Preferred Qualifications

  • Comprehensive understanding of machine learning algorithms, including classification, regression, and clustering methods.
  • Experience deploying and optimizing models for embedded or automotive SoCs (e.g., NVIDIA Drive, TI TDA4, Qualcomm Snapdragon).
  • Proficiency in model optimization techniques such as quantization, pruning, and knowledge distillation.
  • Doctorate (Ph.D.) in Computer Science, Artificial Intelligence, or related field is a plus.
  • Strong programming experience in Python and/or C++ within Linux development environments.
  • Familiarity with automotive perception workflows, datasets, and evaluation frameworks (e.g., KITTI, Waymo, Euro NCAP)


Benefits

We offer our employees a comprehensive benefits package including:

  • Salary $180,000-$240,000
  • Medical, dental and vision coverage
  • Office snacks & reimbursable meals*
  • Paid Time Off
  • FSA
  • 401K


Work Type

Hybrid - Phantom AI follows this type of working experience to allow employees the flexibility to work weekly at the office 4x and from home 1x.

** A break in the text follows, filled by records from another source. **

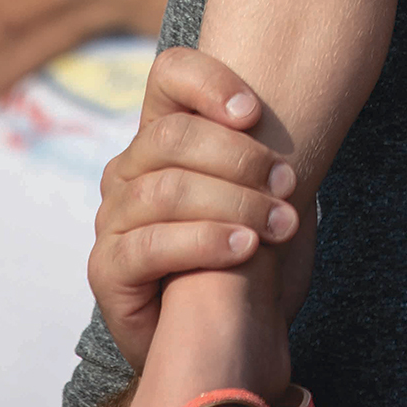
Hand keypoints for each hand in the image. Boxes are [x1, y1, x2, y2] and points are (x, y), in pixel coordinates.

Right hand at [89, 47, 308, 372]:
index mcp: (160, 133)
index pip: (170, 74)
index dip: (210, 82)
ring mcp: (111, 218)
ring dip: (235, 203)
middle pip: (172, 135)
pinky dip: (205, 241)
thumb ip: (267, 147)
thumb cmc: (246, 247)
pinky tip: (244, 248)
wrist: (220, 332)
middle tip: (288, 182)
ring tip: (279, 223)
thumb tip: (300, 107)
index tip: (256, 111)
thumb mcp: (262, 188)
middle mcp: (127, 169)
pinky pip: (152, 244)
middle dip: (239, 157)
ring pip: (167, 189)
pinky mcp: (106, 268)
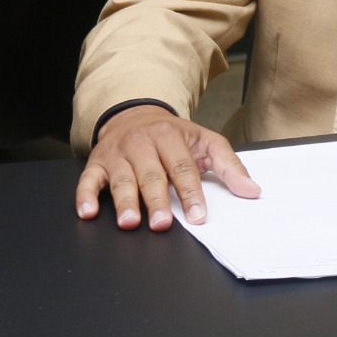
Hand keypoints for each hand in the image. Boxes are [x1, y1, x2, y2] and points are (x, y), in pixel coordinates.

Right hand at [75, 105, 259, 230]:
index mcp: (171, 136)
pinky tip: (88, 212)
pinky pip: (88, 180)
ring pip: (121, 179)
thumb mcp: (205, 142)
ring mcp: (118, 153)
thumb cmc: (173, 135)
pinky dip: (85, 195)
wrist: (135, 113)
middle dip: (158, 200)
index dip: (191, 193)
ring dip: (124, 202)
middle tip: (163, 223)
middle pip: (151, 175)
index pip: (183, 167)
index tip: (198, 216)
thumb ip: (229, 166)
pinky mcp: (96, 162)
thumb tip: (251, 190)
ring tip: (130, 222)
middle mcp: (142, 143)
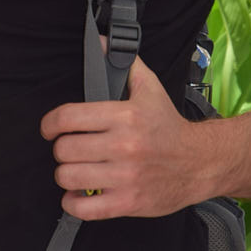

Equal Opportunity for Diversity & Inclusion

Phantom AI provides equal employment opportunities to all employees and applicants for employment and prohibits discrimination and harassment of any type without regard to race, color, religion, age, sex, national origin, disability status, genetics, protected veteran status, sexual orientation, gender identity or expression, or any other characteristic protected by federal, state or local laws.